### PROBLEM STATEMENT
List every line in the items below that contains the string "azim".

==== DATASET EXCERPTS ====

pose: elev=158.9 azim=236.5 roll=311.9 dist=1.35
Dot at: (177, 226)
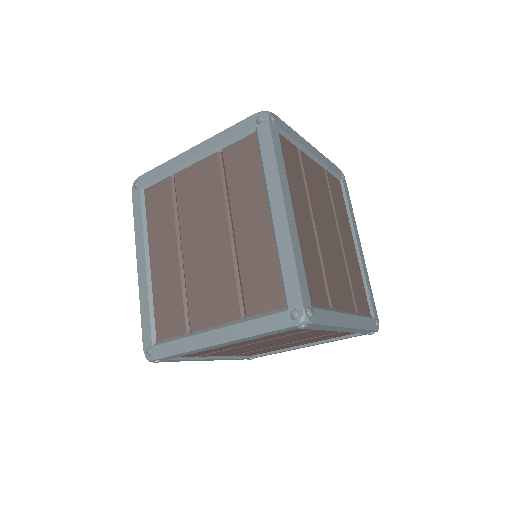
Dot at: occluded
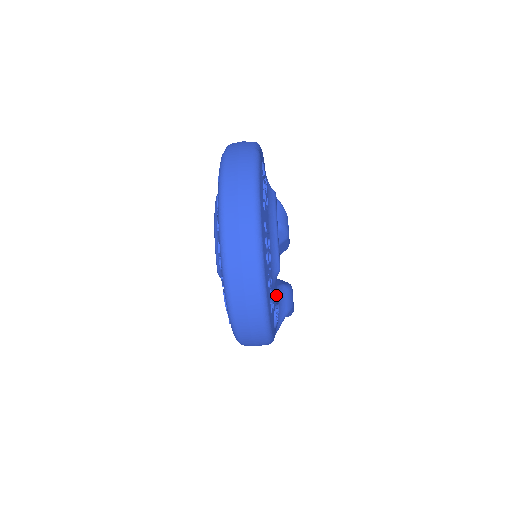
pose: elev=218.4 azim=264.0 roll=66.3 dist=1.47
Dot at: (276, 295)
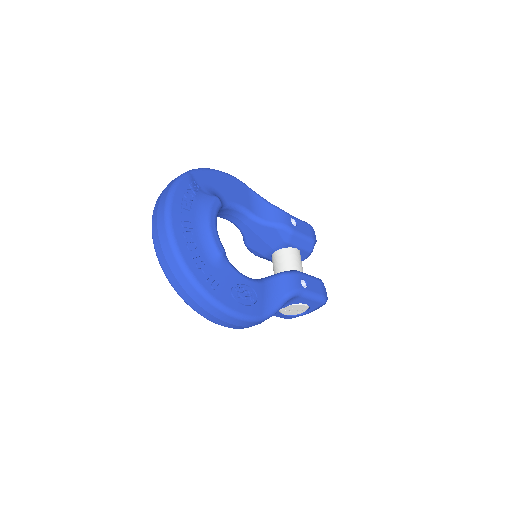
Dot at: (234, 277)
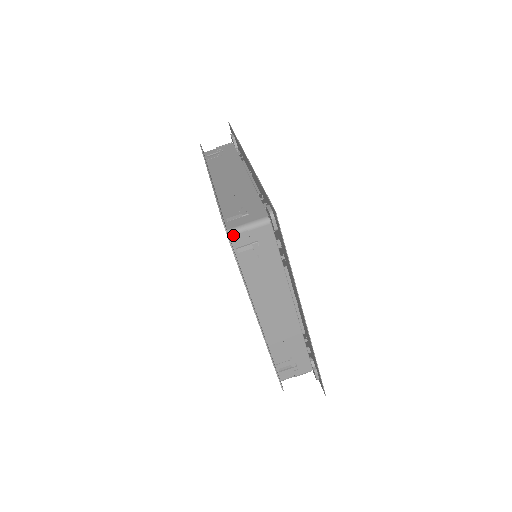
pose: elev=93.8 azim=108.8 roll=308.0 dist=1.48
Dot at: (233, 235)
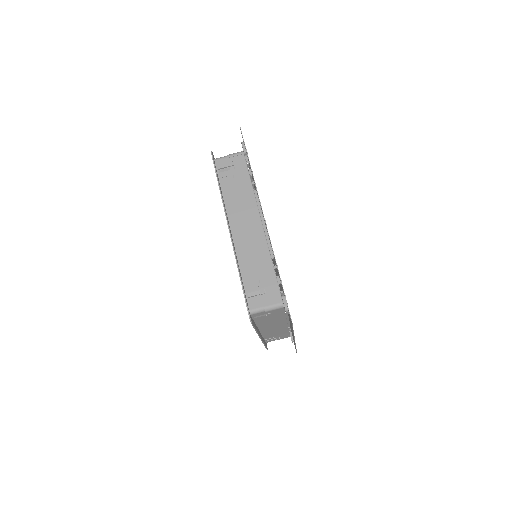
Dot at: (254, 314)
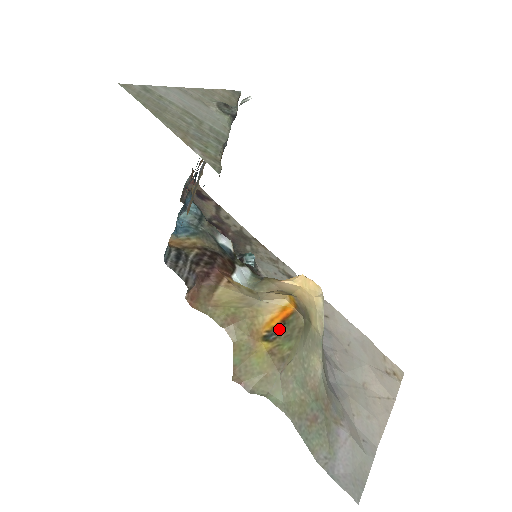
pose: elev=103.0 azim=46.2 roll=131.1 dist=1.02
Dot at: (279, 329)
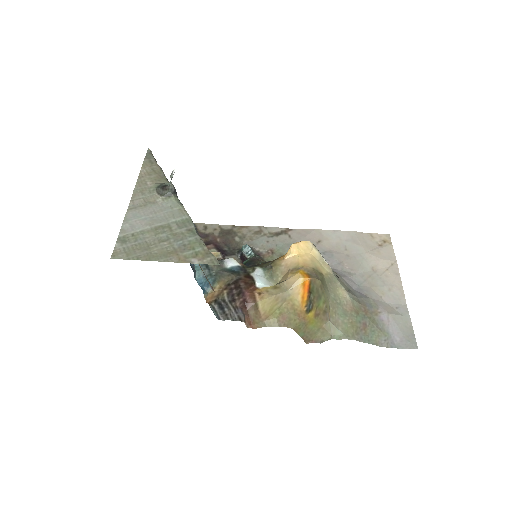
Dot at: (310, 299)
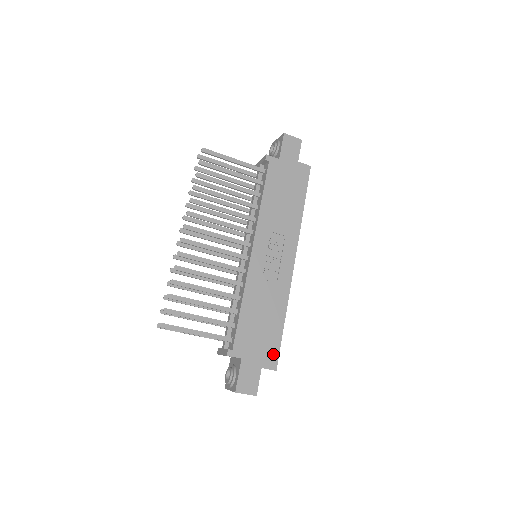
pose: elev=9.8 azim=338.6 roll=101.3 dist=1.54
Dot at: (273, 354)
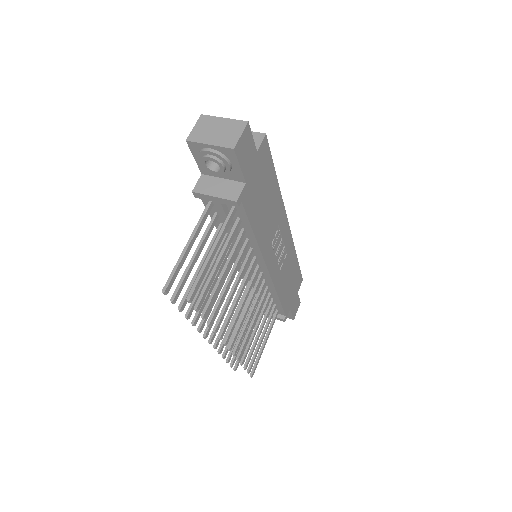
Dot at: (299, 279)
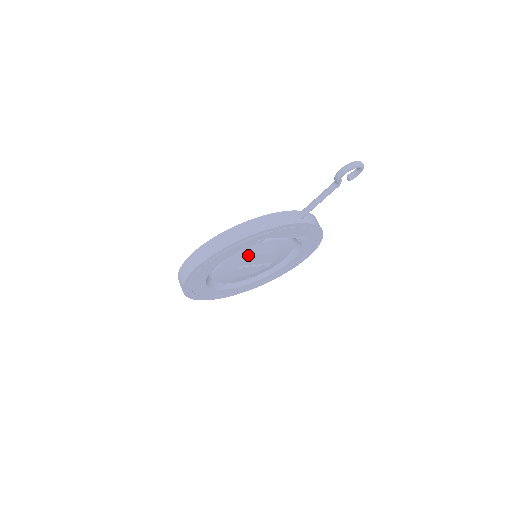
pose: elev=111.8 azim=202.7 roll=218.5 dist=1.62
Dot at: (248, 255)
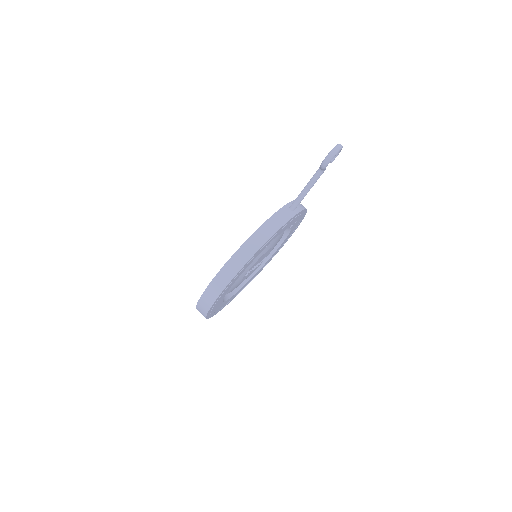
Dot at: (255, 260)
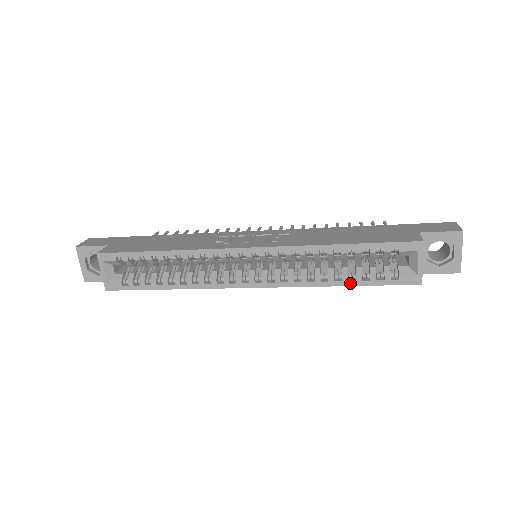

====

### REPLY TO THE TASK
pose: elev=158.9 azim=236.5 roll=311.9 dist=1.35
pose: elev=218.4 azim=264.0 roll=66.3 dist=1.47
pose: elev=93.8 azim=108.8 roll=308.0 dist=1.48
pose: elev=103.0 azim=46.2 roll=131.1 dist=1.02
pose: elev=9.8 azim=338.6 roll=101.3 dist=1.54
pose: elev=111.8 azim=202.7 roll=218.5 dist=1.62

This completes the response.